*** Begin section ***
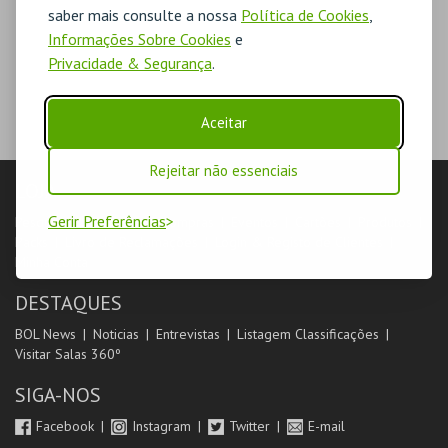
saber mais consulte a nossa
Política de Cookies
,
Informações Sobre Cookies
e
Privacidade & Segurança
.
Aceitar
Rejeitar não essenciais
LOJA
Gerir Preferências
Pesquisar
Carrinho de compras
Eventos
Cartões
Produtos
Packs
Livro de Reclamações
Login & Registo de Clientes
Minha Conta
DESTAQUES
BOL News
Noticias
Entrevistas
Listagem Classificações
Visitar Salas 360º
SIGA-NOS
Facebook
Instagram
Twitter
E-mail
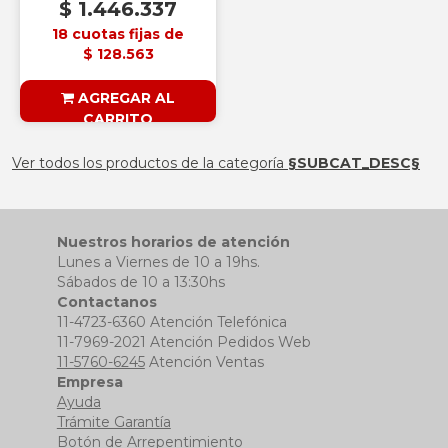
$ 1.446.337
18 cuotas fijas de
$ 128.563
AGREGAR AL
CARRITO
§ESOUTLET§
Ver todos los productos de la categoría
§SUBCAT_DESC§
Nuestros horarios de atención
Lunes a Viernes de 10 a 19hs.
Sábados de 10 a 13:30hs
Contactanos
11-4723-6360 Atención Telefónica
11-7969-2021 Atención Pedidos Web
11-5760-6245
Atención Ventas
Empresa
Ayuda
Trámite Garantía
Botón de Arrepentimiento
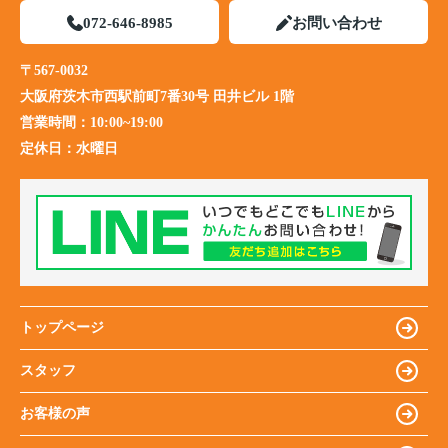
072-646-8985
お問い合わせ
〒567-0032
大阪府茨木市西駅前町7番30号 田井ビル 1階
営業時間：
10:00~19:00
定休日：
水曜日
トップページ
スタッフ
お客様の声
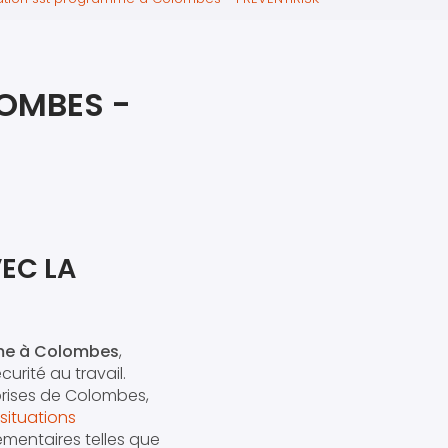
iers premiers secours
ier de Relaxation
OMBES -
EC LA
me à Colombes
,
urité au travail.
rises de Colombes,
situations
mentaires telles que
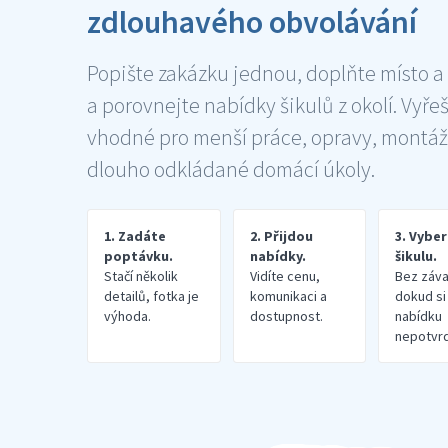
zdlouhavého obvolávání
Popište zakázku jednou, doplňte místo a
a porovnejte nabídky šikulů z okolí. Vyře
vhodné pro menší práce, opravy, montáž
dlouho odkládané domácí úkoly.
1. Zadáte
2. Přijdou
3. Vybe
poptávku.
nabídky.
šikulu.
Stačí několik
Vidíte cenu,
Bez záva
detailů, fotka je
komunikaci a
dokud si
výhoda.
dostupnost.
nabídku
nepotvrd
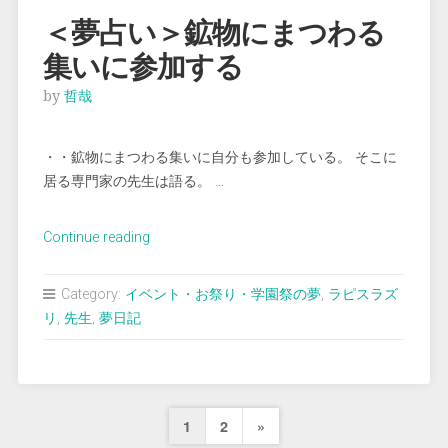
ス
＜夢占い＞鉱物にまつわる
タ
集いに参加する
ル
（水
by
哲哉
晶）
を
・・鉱物にまつわる集いに自分も参加している。 そこに
買
居る専門家の先生は語る。 …
う ”
“＜
Continue reading
夢
占
Category:
イベント・お祭り・学園祭の夢
,
ラピスラズ
い
リ
,
先生
,
夢日記
＞
鉱
物
に
投
Next
1
2
»
ま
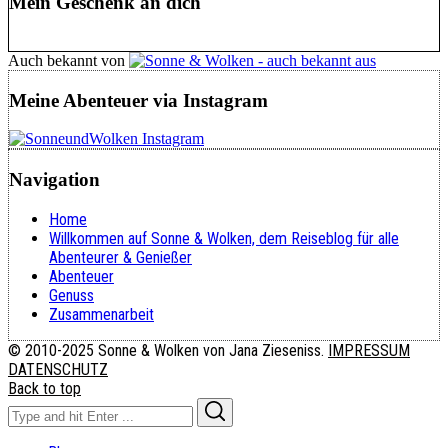
Mein Geschenk an dich
Auch bekannt von
Meine Abenteuer via Instagram
Navigation
Home
Willkommen auf Sonne & Wolken, dem Reiseblog für alle
Abenteurer & Genießer
Abenteuer
Genuss
Zusammenarbeit
© 2010-2025 Sonne & Wolken von Jana Zieseniss.
IMPRESSUM
DATENSCHUTZ
Back to top
Search
Search
for:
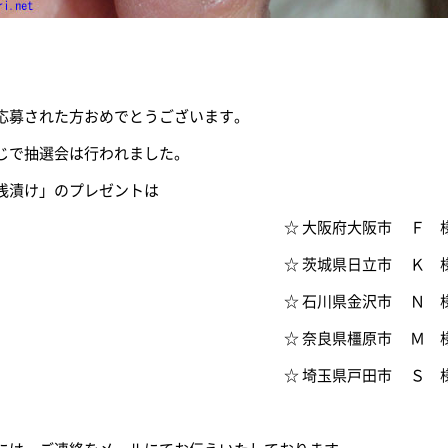
応募された方おめでとうございます。
じで抽選会は行われました。
浅漬け」のプレゼントは
☆ 大阪府大阪市 Ｆ 
☆ 茨城県日立市 Ｋ 
☆ 石川県金沢市 Ｎ 
☆ 奈良県橿原市 Ｍ 
☆ 埼玉県戸田市 Ｓ 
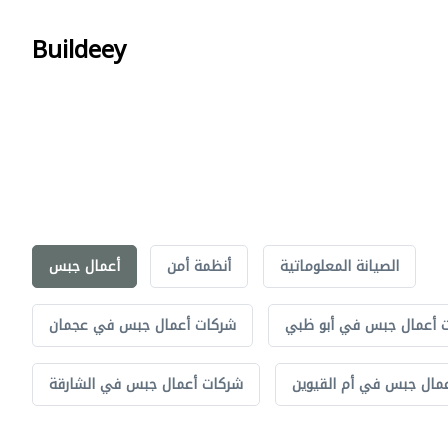
Buildeey
الصيانة المعلوماتية
أنظمة أمن
أعمال جبس
 أعمال جبس في أبو ظبي
شركات أعمال جبس في عجمان
مال جبس في أم القيوين
شركات أعمال جبس في الشارقة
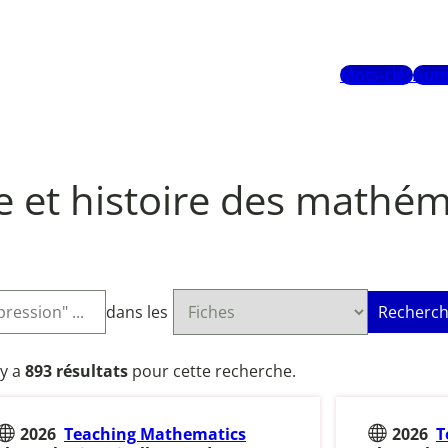
Mots-clés
Aute
e et histoire des mathé
dans les
Recherch
l y a
893 résultats
pour cette recherche.
2026
Teaching Mathematics
2026
T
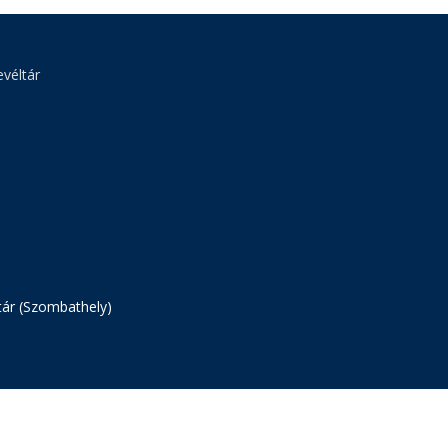
véltár
tár (Szombathely)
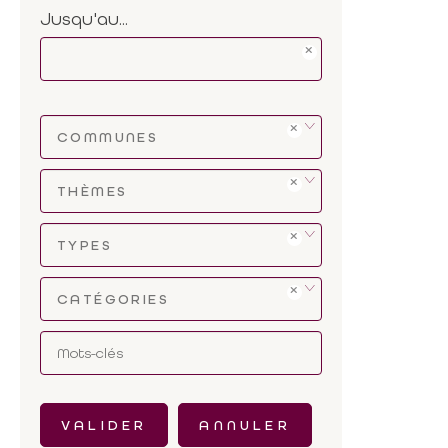
Jusqu'au...
COMMUNES
THÈMES
TYPES
CATÉGORIES
VALIDER
ANNULER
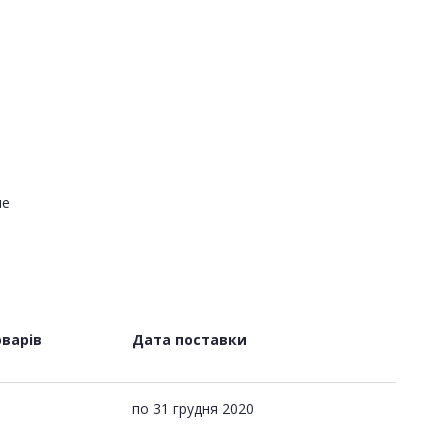
не
оварів
Дата поставки
по
31 грудня 2020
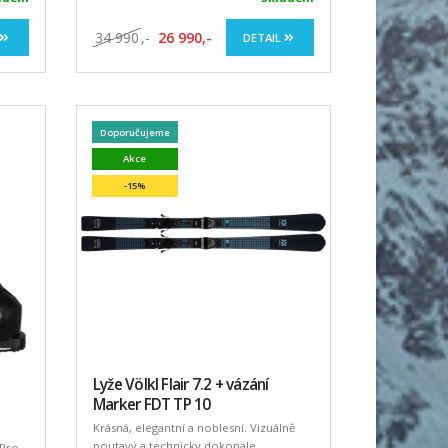
34 990
,-
26 990,-
DETAIL
Doporučujeme
Akce
-15%
Lyže Völkl Flair 7.2 + vázání
Marker FDT TP 10
Krásná, elegantní a noblesní. Vizuálně
poutavý a technicky dokonale
 Pro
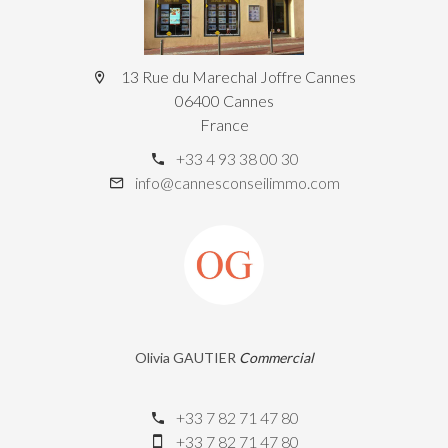
13 Rue du Marechal Joffre Cannes
06400 Cannes
France
+33 4 93 38 00 30
info@cannesconseilimmo.com
Olivia GAUTIER
Commercial
+33 7 82 71 47 80
+33 7 82 71 47 80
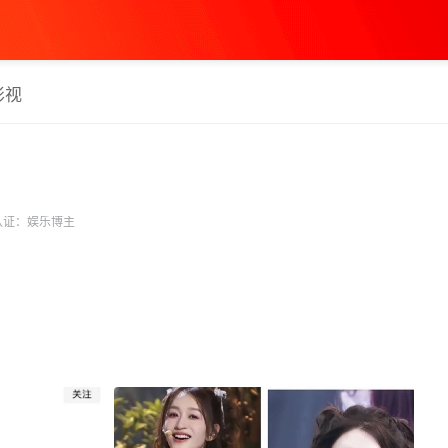
影视
认证：娱乐博主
*** End section ***
▶ **TASK BRIEF**: Write out, word for word, the part of the listing above that opens with the line containing "iers premiers secours" and closes with the line containing "tár (Szombathely)", both of those lines included. Leave out the picture lines.

▶ **EXERCISE OUTPUT**:
iers premiers secours
ier de Relaxation
OMBES -
EC LA
me à Colombes
,
urité au travail.
rises de Colombes,
situations
mentaires telles que
zdlouhavého obvolávání
Popište zakázku jednou, doplňte místo a
a porovnejte nabídky šikulů z okolí. Vyře
vhodné pro menší práce, opravy, montáž
dlouho odkládané domácí úkoly.
1. Zadáte
2. Přijdou
3. Vybe
poptávku.
nabídky.
šikulu.
Stačí několik
Vidíte cenu,
Bez záva
detailů, fotka je
komunikaci a
dokud si
výhoda.
dostupnost.
nabídku
nepotvrd
ス
＜夢占い＞鉱物にまつわる
タ
集いに参加する
ル
（水
by
哲哉
晶）
を
・・鉱物にまつわる集いに自分も参加している。 そこに
買
居る専門家の先生は語る。 …
う ”
“＜
Continue reading
夢
占
Category:
イベント・お祭り・学園祭の夢
,
ラピスラズ
い
リ
,
先生
,
夢日記
＞
鉱
物
に
投
Next
1
2
»
ま
Mein Geschenk an dich
Auch bekannt von
Meine Abenteuer via Instagram
Navigation
Home
Willkommen auf Sonne & Wolken, dem Reiseblog für alle
Abenteurer & Genießer
Abenteuer
Genuss
Zusammenarbeit
© 2010-2025 Sonne & Wolken von Jana Zieseniss.
IMPRESSUM
DATENSCHUTZ
Back to top
Search
Search
for:
応募された方おめでとうございます。
じで抽選会は行われました。
浅漬け」のプレゼントは
☆ 大阪府大阪市 Ｆ 
☆ 茨城県日立市 Ｋ 
☆ 石川県金沢市 Ｎ 
☆ 奈良県橿原市 Ｍ 
☆ 埼玉県戸田市 Ｓ 
Buildeey
الصيانة المعلوماتية
أنظمة أمن
أعمال جبس
 أعمال جبس في أبو ظبي
شركات أعمال جبس في عجمان
مال جبس في أم القيوين
شركات أعمال جبس في الشارقة
Mots-clés
Aute
e et histoire des mathé
dans les
Recherch
l y a
893 résultats
pour cette recherche.
2026
Teaching Mathematics
2026
T
véltár
tár (Szombathely)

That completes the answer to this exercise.